::: INPUT DATA :::
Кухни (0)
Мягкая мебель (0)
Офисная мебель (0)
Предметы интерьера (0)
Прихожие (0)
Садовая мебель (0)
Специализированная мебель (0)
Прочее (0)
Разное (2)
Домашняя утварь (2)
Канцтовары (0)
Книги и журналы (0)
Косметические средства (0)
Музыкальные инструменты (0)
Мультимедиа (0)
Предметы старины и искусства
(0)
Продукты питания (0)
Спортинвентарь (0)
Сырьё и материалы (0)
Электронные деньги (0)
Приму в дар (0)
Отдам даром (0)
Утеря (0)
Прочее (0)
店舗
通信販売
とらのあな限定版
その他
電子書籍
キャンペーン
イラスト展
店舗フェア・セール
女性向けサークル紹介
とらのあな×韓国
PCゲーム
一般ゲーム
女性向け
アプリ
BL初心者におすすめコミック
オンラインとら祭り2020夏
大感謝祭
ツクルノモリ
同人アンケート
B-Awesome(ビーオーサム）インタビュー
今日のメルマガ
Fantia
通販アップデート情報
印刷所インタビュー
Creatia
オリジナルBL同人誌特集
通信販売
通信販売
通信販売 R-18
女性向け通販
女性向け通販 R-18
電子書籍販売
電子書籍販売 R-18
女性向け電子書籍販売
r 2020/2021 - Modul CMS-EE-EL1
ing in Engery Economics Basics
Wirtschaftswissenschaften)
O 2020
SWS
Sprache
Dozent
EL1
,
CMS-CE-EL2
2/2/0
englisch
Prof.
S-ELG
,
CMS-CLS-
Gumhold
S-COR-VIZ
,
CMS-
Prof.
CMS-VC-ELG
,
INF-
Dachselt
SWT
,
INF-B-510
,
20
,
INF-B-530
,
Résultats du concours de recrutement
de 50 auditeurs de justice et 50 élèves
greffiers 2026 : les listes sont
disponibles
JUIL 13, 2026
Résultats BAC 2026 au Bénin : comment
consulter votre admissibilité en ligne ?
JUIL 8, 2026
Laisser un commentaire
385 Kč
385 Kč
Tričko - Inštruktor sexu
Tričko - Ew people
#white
:::
**ABOUT THIS EXERCISE**: Every entry needs to be written out again, exactly as given.

**EXPECTED ANSWER**:
Кухни (0)
Мягкая мебель (0)
Офисная мебель (0)
Предметы интерьера (0)
Прихожие (0)
Садовая мебель (0)
Специализированная мебель (0)
Прочее (0)
Разное (2)
Домашняя утварь (2)
Канцтовары (0)
Книги и журналы (0)
Косметические средства (0)
Музыкальные инструменты (0)
Мультимедиа (0)
Предметы старины и искусства
(0)
Продукты питания (0)
Спортинвентарь (0)
Сырьё и материалы (0)
Электронные деньги (0)
Приму в дар (0)
Отдам даром (0)
Утеря (0)
Прочее (0)
店舗
通信販売
とらのあな限定版
その他
電子書籍
キャンペーン
イラスト展
店舗フェア・セール
女性向けサークル紹介
とらのあな×韓国
PCゲーム
一般ゲーム
女性向け
アプリ
BL初心者におすすめコミック
オンラインとら祭り2020夏
大感謝祭
ツクルノモリ
同人アンケート
B-Awesome(ビーオーサム）インタビュー
今日のメルマガ
Fantia
通販アップデート情報
印刷所インタビュー
Creatia
オリジナルBL同人誌特集
通信販売
通信販売
通信販売 R-18
女性向け通販
女性向け通販 R-18
電子書籍販売
電子書籍販売 R-18
女性向け電子書籍販売
r 2020/2021 - Modul CMS-EE-EL1
ing in Engery Economics Basics
Wirtschaftswissenschaften)
O 2020
SWS
Sprache
Dozent
EL1
,
CMS-CE-EL2
2/2/0
englisch
Prof.
S-ELG
,
CMS-CLS-
Gumhold
S-COR-VIZ
,
CMS-
Prof.
CMS-VC-ELG
,
INF-
Dachselt
SWT
,
INF-B-510
,
20
,
INF-B-530
,
Résultats du concours de recrutement
de 50 auditeurs de justice et 50 élèves
greffiers 2026 : les listes sont
disponibles
JUIL 13, 2026
Résultats BAC 2026 au Bénin : comment
consulter votre admissibilité en ligne ?
JUIL 8, 2026
Laisser un commentaire
385 Kč
385 Kč
Tričko - Inštruktor sexu
Tričko - Ew people
#white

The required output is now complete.